[Text block]
Friday, June 1, 2012

Predictive Analytics: NeuralNet, Bayesian, SVM, KNN

Continuing from my previous blog in walking down the list of Machine Learning techniques.  In this post, we'll be covering Neural Network, Support Vector Machine, Naive Bayes and Nearest Neighbor.  Again, we'll be using the same iris data set that we prepared in the last blog.

Neural Network

Neural Network emulates how the human brain works by having a network of neurons that are interconnected and sending stimulating signal to each other.

In the Neural Network model, each neuron is equivalent to a logistic regression unit.  Neurons are organized in multiple layers where every neuron at layer i connects out to every neuron at layer i+1 and nothing else.


The tuning parameters in Neural network includes the number of hidden layers, number of neurons in each layer, as well as the learning rate.

There are no fixed rules to set these parameters and depends a lot in the problem domain.  My default choice is to use a single hidden layer and set the number of neurons to be the same as the input variables. The number of neurons at the output layer depends on how many binary outputs need to be learned.  In a classification problem, this is typically the number of possible values at the output category.

The learning happens via an iterative feedback mechanism where the error of training data output is used to adjusted the corresponding weights of input.  This adjustment will be propagated back to previous layers and the learning algorithm is known as back-propagation.

Here is an example in R

> library(neuralnet)
> nnet_iristrain <-iristrain
> #Binarize the categorical output
> nnet_iristrain <- cbind(nnet_iristrain, 
                          iristrain$Species == 'setosa')
> nnet_iristrain <- cbind(nnet_iristrain,
                          iristrain$Species == 'versicolor')

[Written problem A] In the machine learning post, what is each neuron in the Neural Network model equivalent to?
[Written problem B] Echo the machine learning post word for word, beginning at "Friday, June 1, 2012" and stopping after "and nothing else.".

(Saved entries)
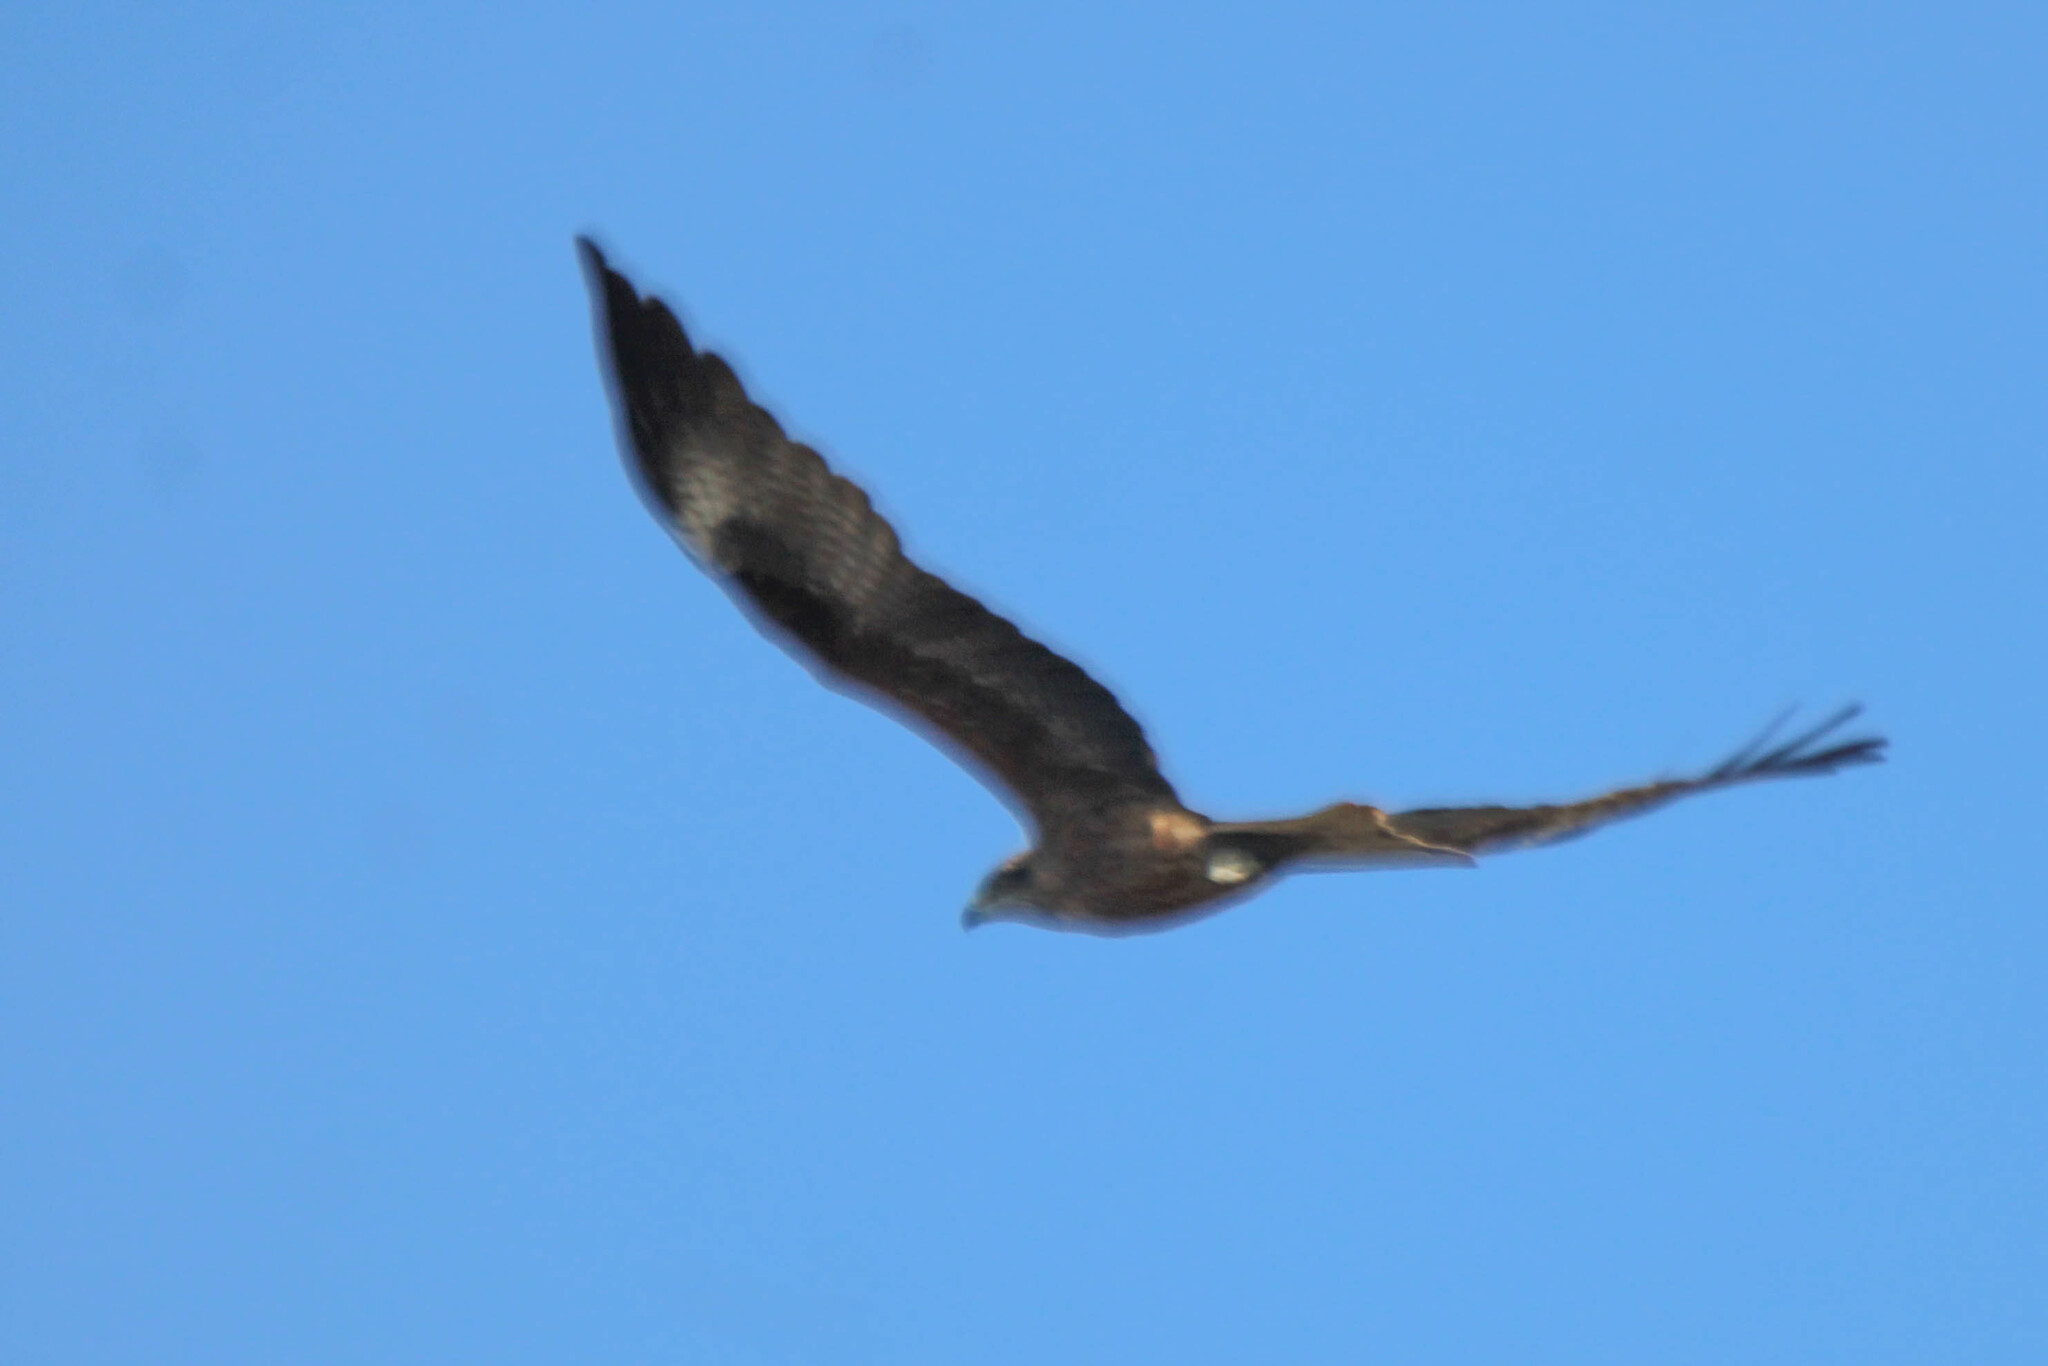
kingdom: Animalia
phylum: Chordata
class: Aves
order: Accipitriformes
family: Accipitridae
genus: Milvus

* * *

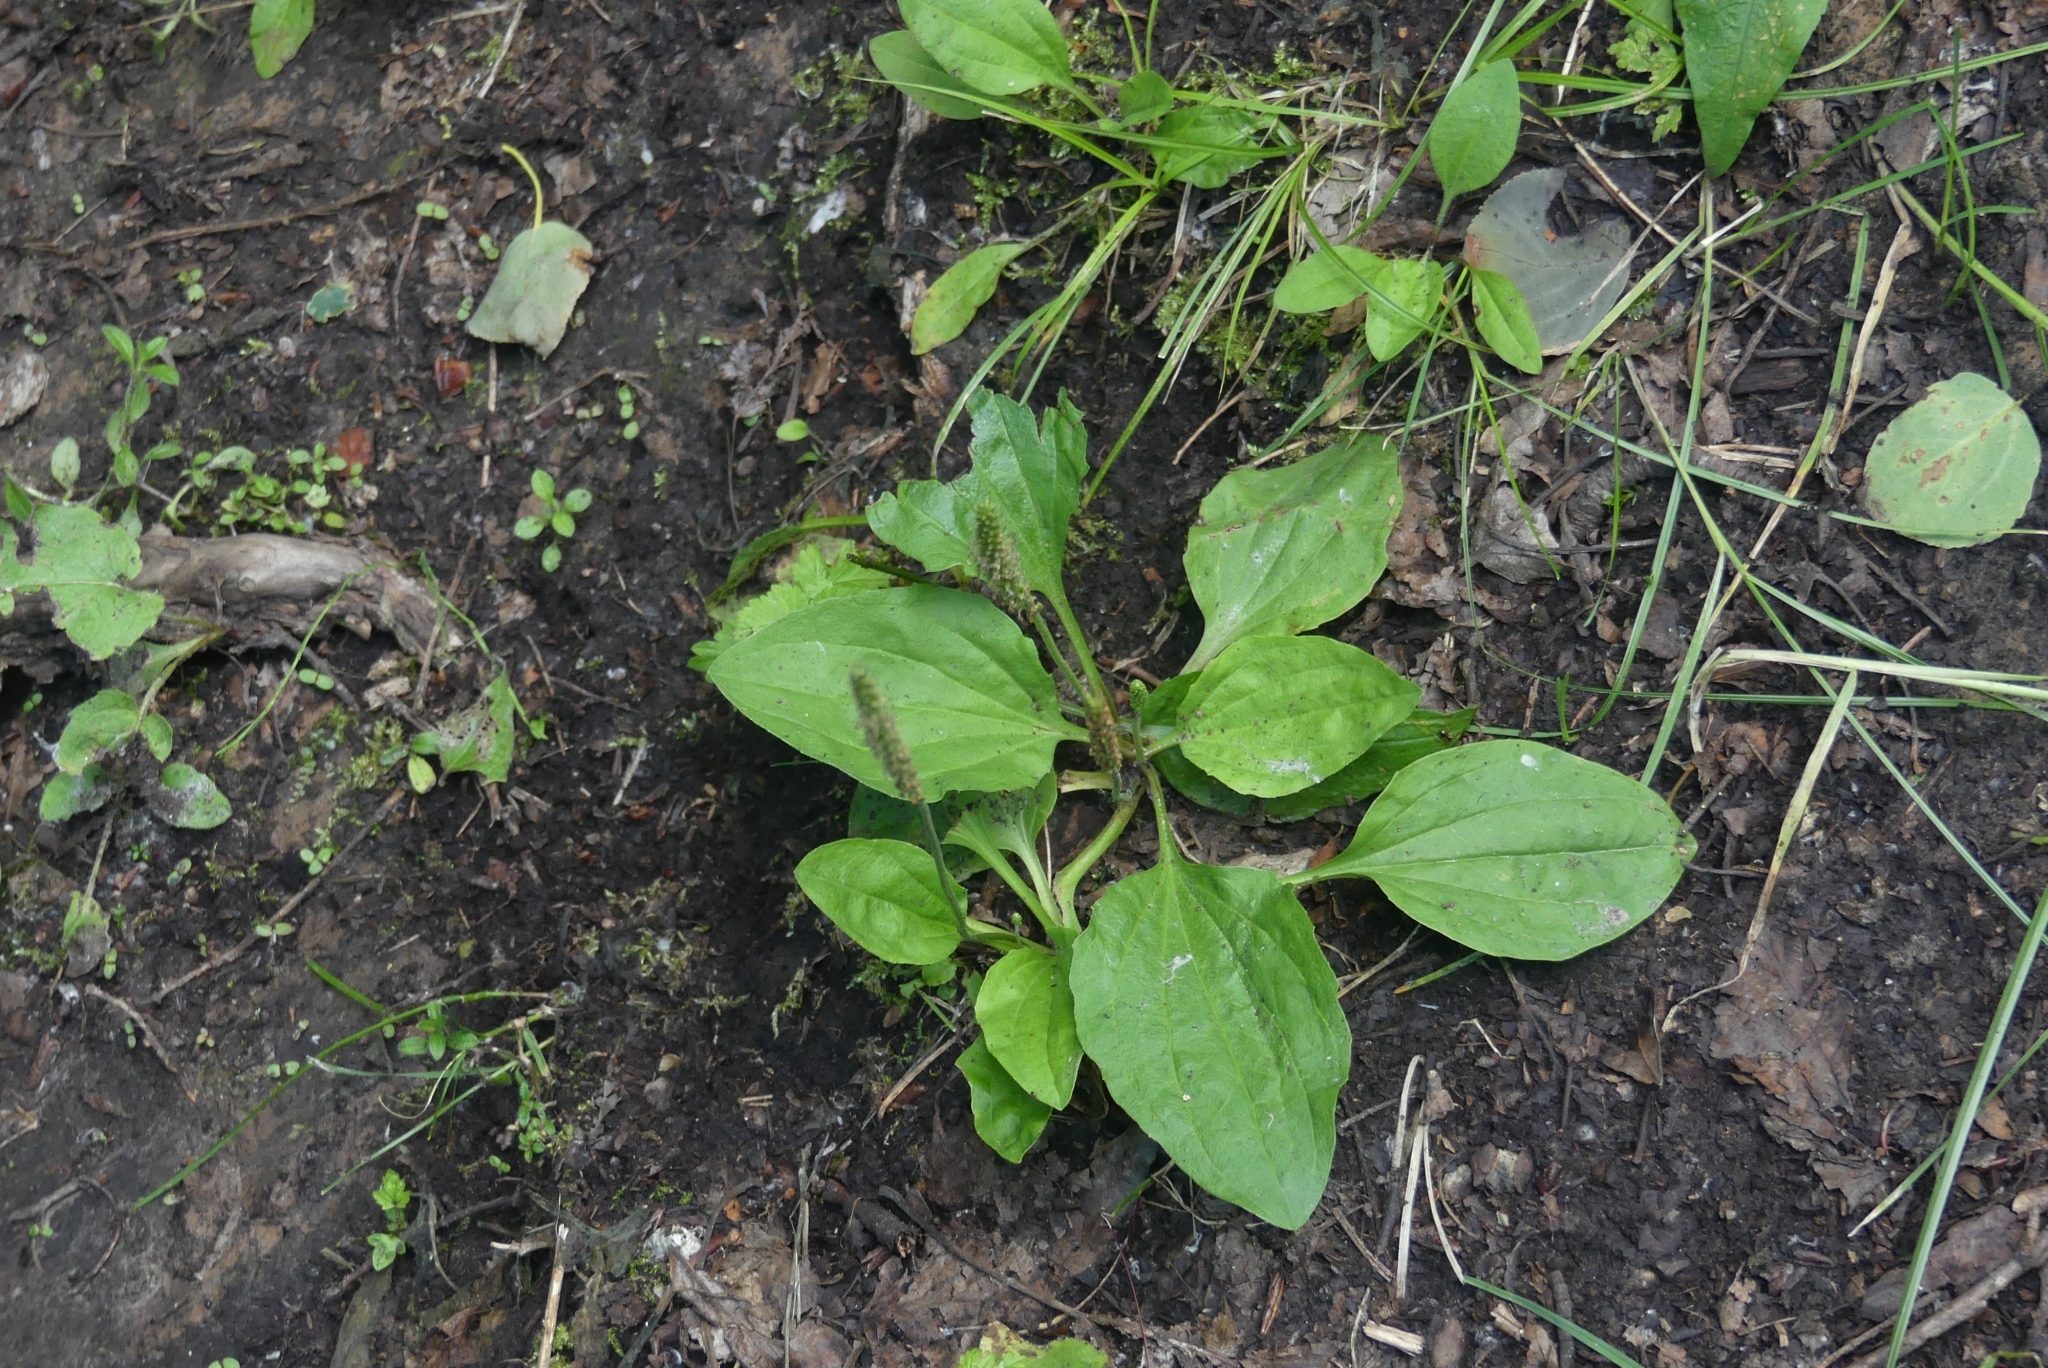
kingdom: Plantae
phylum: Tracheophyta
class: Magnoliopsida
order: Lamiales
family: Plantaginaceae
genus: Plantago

[Correct output A] A logistic regression unit.

[Correct output B]
Friday, June 1, 2012

Predictive Analytics: NeuralNet, Bayesian, SVM, KNN

Continuing from my previous blog in walking down the list of Machine Learning techniques.  In this post, we'll be covering Neural Network, Support Vector Machine, Naive Bayes and Nearest Neighbor.  Again, we'll be using the same iris data set that we prepared in the last blog.

Neural Network

Neural Network emulates how the human brain works by having a network of neurons that are interconnected and sending stimulating signal to each other.

In the Neural Network model, each neuron is equivalent to a logistic regression unit.  Neurons are organized in multiple layers where every neuron at layer i connects out to every neuron at layer i+1 and nothing else.